═════ TEXTE SUPPORT ═════

J’ai reçu un certain nombre de sollicitations, plus ou moins polies, sur la loi travail. Les premières pour m’inciter ou me sommer de voter contre, les secondes pour me demander ou m’intimer l’ordre de voter la motion de censure portée par le centre et la droite. En fait, j’ai surtout reçu des messages types qui étaient peu argumentés. Je vais donc tenter une synthèse sur ce sujet important qui agite la société.
Il est vrai qu’il est difficile de s’y retrouver dans cette loi. Entre l’avant-projet de loi, et celle présentée à l’Assemblée nationale, de nombreux changements furent apportés. La dernière version elle-même, 54 articles et 222 pages, fut modifiée par l’intégration de plus de 450 amendements, essentiellement rédactionnels, mais pas seulement. Il faut noter que cette loi divise la gauche mais également le monde du travail puisque certains syndicats se sont dits satisfaits à la suite des négociations faites avec le Gouvernement.
Alors, j’ai relu la dernière mouture de la loi dans le détail.
On me parle de détricotage du Code du travail. Quels sont donc les thèmes concernés par la loi ? Il s’agit des heures supplémentaires, de leur calcul et de leur rémunération car la semaine de travail reste à 35h et non pas à 39h comme le propose la droite. Il s’agit aussi du travail de nuit et de sa rémunération, de certains congés et de certaines causes de licenciements. Les articles concernant les dommages et intérêts en cas de licenciement, ont quant à eux été supprimés.
Ce qui inquiète le plus, c’est « l’inversion des normes ».
Le terme est en lui-même relativement sibyllin. Je vais donc tenter de l’expliquer. Dans le droit du travail, il existe 3 niveaux. Le premier est du ressort de la loi, par exemple, le travail hebdomadaire est fixé à 35 h. Ensuite, vous avez des accords de branche ou conventions collectives qui donnent des droits supplémentaires. Enfin, il existe les accords d’entreprises qui sont plus avantageux encore.
Cette loi propose que les accords d’entreprise puissent s’écarter des accords de branche pour définir leur propre accord d’entreprise. Je cite les messages type reçus : « L’extension des accords de compétitivité va généraliser le chantage à l’emploi et permettre, par accord d’entreprise, de remettre en cause les clauses de notre contrat de travail (temps de travail, mobilité,..) » ou encore « le salarié se retrouvera sous la coupe du patron qui imposera ses vues ; le salarié sera obligé de plier ou de se faire licencier. » Nous sommes là dans la vision « lutte des classes », le salarié est le gentil et le patron le méchant, le voyou de l’affaire. Je conviens volontiers que des patrons voyous cela existe, mais ne généralisons pas.

═════

- [TRAVAIL DEMANDÉ]
1. Répondez aux questions suivantes à partir du texte sur la loi travail.
(a) Combien d'articles et de pages compte la dernière version de la loi ?
(b) Combien de niveaux le droit du travail comporte-t-il, et lesquels ?
(c) À combien d'heures la semaine de travail reste-t-elle fixée ?
2. Poursuivez le texte sur la loi travail à partir de sa dernière phrase.
Les items constituent un matériau distinct du texte sur la loi travail.

═════ DONNÉES À EXAMINER ═════

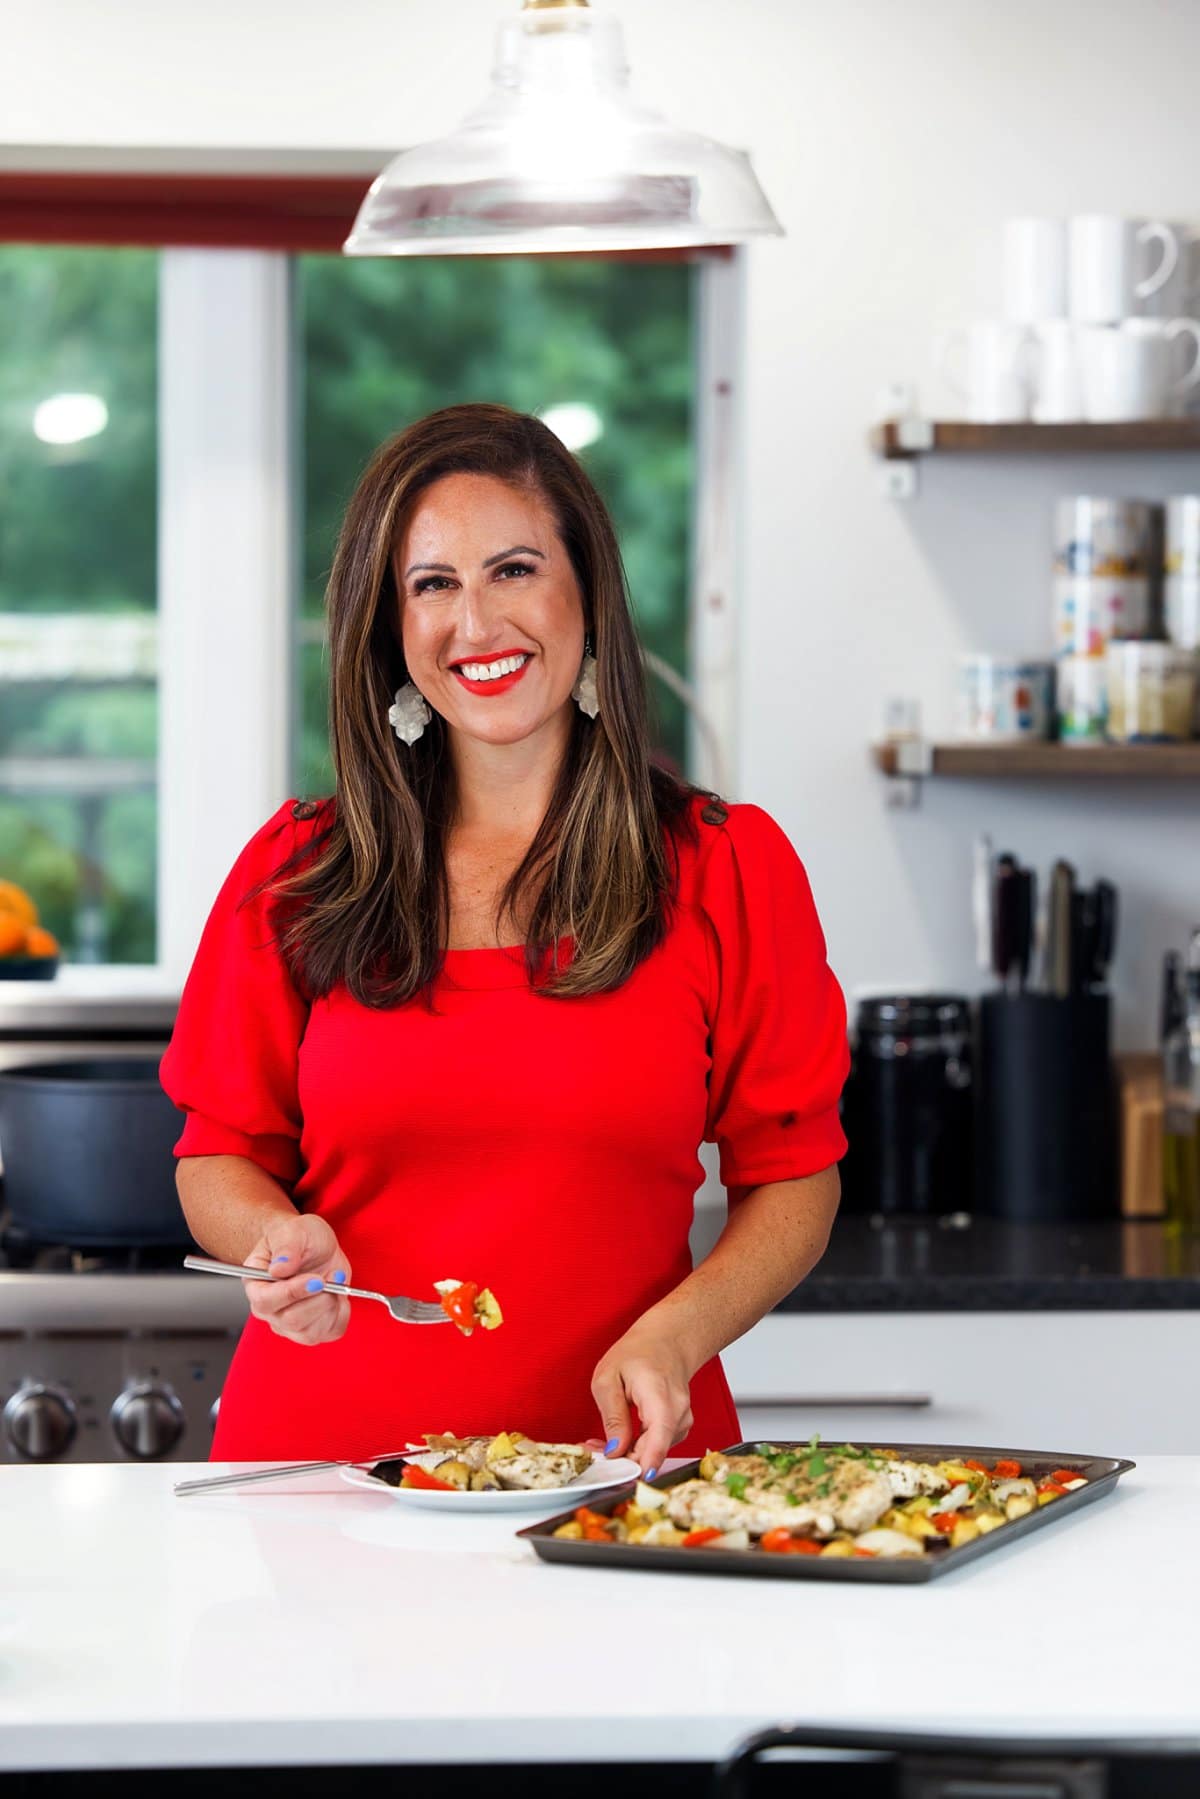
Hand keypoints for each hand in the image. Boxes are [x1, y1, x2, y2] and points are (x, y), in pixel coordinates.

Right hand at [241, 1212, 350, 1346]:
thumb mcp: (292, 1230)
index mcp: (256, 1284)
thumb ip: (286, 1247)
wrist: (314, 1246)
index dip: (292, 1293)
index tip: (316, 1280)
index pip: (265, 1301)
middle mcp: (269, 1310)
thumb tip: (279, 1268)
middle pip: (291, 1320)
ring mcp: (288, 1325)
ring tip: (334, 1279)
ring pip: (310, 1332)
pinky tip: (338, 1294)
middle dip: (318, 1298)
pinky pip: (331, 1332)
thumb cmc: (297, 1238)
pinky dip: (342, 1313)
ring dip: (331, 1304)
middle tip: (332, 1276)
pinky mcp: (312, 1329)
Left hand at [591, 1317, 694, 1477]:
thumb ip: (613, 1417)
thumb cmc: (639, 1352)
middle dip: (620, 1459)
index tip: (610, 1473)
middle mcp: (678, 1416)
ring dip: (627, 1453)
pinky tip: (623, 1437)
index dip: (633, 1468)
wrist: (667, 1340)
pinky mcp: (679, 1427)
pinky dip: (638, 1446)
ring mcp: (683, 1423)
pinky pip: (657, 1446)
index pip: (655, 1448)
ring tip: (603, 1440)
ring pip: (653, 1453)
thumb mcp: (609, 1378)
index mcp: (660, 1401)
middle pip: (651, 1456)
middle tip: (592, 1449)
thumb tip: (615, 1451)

═════
═════ DONNÉES À EXAMINER ═════

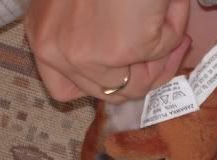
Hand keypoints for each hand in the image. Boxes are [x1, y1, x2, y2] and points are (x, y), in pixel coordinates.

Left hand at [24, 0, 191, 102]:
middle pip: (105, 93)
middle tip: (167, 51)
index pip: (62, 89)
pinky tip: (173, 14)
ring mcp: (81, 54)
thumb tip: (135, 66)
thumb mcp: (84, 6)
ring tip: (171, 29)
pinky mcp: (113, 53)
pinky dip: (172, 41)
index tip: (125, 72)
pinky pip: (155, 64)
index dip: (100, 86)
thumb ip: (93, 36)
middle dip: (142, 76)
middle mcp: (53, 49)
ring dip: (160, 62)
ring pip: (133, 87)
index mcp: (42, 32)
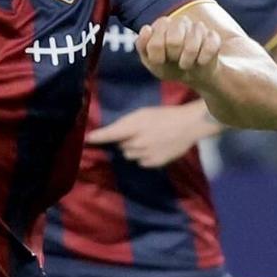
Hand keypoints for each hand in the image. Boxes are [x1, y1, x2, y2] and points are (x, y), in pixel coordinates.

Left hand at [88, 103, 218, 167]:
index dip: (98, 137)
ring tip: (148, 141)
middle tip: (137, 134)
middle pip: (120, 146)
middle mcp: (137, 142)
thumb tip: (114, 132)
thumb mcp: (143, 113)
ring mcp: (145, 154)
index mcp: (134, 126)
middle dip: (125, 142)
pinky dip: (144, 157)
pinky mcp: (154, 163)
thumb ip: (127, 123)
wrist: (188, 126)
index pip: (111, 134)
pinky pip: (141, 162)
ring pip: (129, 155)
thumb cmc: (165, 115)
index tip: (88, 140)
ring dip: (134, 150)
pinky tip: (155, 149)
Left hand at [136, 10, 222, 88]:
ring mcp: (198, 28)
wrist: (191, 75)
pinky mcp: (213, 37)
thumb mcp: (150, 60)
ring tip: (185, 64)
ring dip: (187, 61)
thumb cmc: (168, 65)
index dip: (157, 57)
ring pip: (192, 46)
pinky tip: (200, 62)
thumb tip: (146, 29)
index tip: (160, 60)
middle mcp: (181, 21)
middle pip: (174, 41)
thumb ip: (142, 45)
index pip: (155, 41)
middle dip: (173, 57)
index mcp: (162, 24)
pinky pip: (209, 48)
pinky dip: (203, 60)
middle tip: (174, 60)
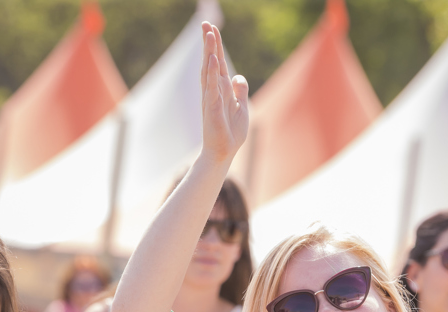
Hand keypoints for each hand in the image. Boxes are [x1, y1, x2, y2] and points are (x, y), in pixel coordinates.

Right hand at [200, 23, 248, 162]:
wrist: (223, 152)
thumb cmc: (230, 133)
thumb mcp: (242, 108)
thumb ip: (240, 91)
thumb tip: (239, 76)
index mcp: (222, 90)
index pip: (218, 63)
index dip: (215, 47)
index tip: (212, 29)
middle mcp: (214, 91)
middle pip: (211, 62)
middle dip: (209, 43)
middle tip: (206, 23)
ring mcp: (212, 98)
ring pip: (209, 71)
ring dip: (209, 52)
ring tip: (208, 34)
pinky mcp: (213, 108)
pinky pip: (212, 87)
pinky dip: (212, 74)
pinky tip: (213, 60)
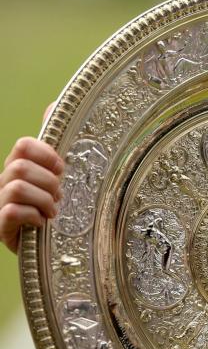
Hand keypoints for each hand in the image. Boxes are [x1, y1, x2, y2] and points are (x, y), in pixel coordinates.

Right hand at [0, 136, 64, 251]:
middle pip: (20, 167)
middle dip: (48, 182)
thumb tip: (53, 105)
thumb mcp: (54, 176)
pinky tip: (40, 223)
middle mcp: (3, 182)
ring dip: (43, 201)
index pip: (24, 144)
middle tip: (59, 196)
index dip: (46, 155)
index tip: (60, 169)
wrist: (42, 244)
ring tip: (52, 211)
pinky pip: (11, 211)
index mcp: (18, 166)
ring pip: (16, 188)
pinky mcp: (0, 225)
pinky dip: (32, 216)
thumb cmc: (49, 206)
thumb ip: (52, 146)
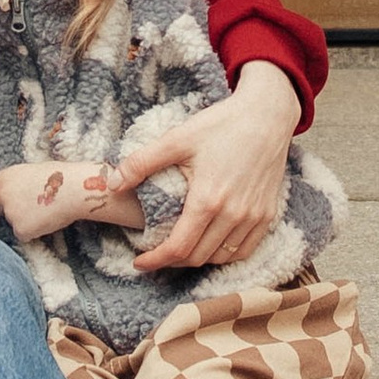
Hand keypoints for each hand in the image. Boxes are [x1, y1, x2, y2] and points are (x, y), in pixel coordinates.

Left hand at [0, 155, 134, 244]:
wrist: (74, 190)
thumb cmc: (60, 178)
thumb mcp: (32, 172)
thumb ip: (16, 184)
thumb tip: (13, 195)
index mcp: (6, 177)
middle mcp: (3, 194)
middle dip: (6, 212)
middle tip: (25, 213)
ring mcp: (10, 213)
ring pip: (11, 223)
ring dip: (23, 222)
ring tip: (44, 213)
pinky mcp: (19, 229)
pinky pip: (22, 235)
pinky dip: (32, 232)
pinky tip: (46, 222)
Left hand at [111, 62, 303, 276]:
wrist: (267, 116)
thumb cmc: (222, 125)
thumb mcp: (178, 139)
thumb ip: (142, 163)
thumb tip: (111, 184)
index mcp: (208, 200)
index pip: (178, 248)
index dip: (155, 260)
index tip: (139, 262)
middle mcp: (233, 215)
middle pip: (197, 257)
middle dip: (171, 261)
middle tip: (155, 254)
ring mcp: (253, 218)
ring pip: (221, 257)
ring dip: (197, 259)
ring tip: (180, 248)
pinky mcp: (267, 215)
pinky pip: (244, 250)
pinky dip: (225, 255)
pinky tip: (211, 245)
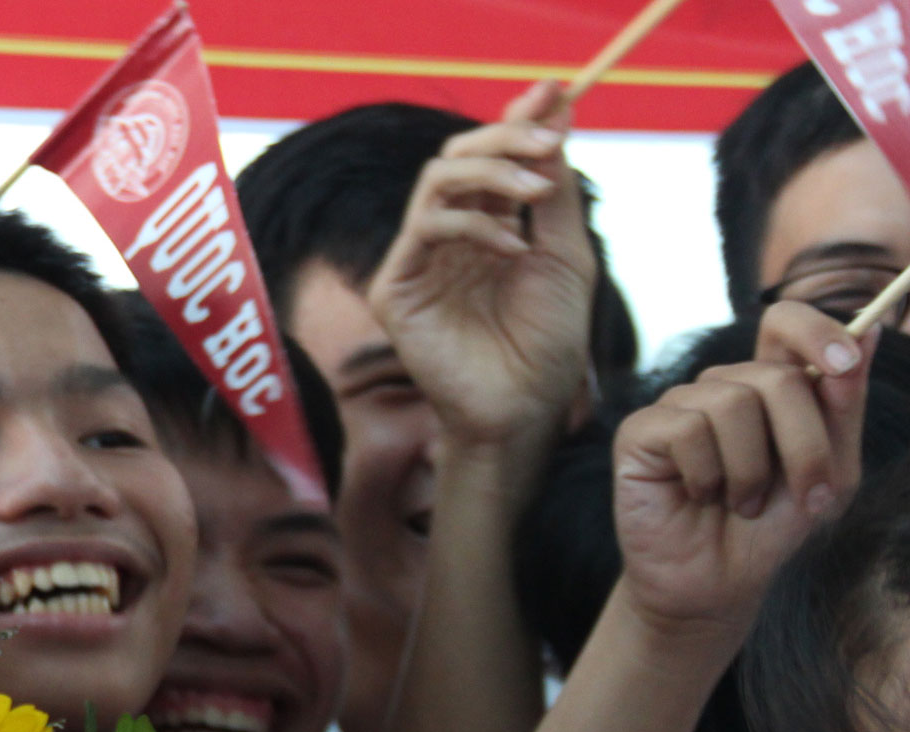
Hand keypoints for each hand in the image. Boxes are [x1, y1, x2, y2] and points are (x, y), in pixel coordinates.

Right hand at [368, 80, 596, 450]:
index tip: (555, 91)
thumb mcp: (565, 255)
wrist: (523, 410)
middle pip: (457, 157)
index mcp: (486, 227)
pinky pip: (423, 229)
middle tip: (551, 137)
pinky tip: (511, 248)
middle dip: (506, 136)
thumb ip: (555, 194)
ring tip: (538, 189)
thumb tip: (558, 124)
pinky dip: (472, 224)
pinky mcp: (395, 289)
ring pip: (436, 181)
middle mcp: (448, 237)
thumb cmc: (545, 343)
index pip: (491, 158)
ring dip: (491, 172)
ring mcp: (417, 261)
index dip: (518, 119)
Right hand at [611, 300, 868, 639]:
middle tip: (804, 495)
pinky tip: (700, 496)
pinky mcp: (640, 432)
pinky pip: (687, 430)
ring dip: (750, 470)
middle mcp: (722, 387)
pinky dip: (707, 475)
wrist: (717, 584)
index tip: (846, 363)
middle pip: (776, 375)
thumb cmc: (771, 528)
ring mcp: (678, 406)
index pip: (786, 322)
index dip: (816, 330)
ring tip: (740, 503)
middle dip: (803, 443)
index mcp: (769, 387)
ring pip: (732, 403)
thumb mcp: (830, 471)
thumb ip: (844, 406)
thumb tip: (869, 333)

═════

- [CORRIGÉ]
1.
(a) 54 articles et 222 pages.
(b) Trois : la loi, les accords de branche ou conventions collectives, et les accords d'entreprise.
(c) À 35 heures.

2.
La réalité est un peu plus complexe. J’ai été salarié pendant 24 ans mais j’ai aussi été président d’association et donc patron, avec 5 salariés pendant 10 ans. Pour avoir justement réalisé dans l’association dont j’étais président un accord d’annualisation du temps de travail, j’ai eu la chance d’avoir un accord de branche qui cadrait avec notre activité et qui fut signé sans aucun problème car il convenait parfaitement à la fois au Conseil d’administration et aux salariés. Par contre, si l’accord de branche n’avait pas été satisfaisant nous n’aurions pas pu faire d’accord. Je ne suis donc pas opposé par principe à l’accord d’entreprise même s’il s’écarte un peu de la convention collective, à partir du moment où l’accord est validé majoritairement dans l’entreprise. Ces accords sont validés si une majorité des salariés le vote ou par consultation des salariés à la demande de syndicats représentant 30 % des suffrages. Certains m’ont dit que ce type de validation équivalait à la Loi Le Chapelier qui interdisait les syndicats. Question d’appréciation sans doute, que je ne partage pas. Les salariés ne sont pas des imbéciles et peuvent, doivent même, avoir les conseils, entre autres, des syndicats. D’ailleurs les accords d’entreprises sont extrêmement nombreux et 80 % sont validés, même par les syndicats les plus revendicatifs.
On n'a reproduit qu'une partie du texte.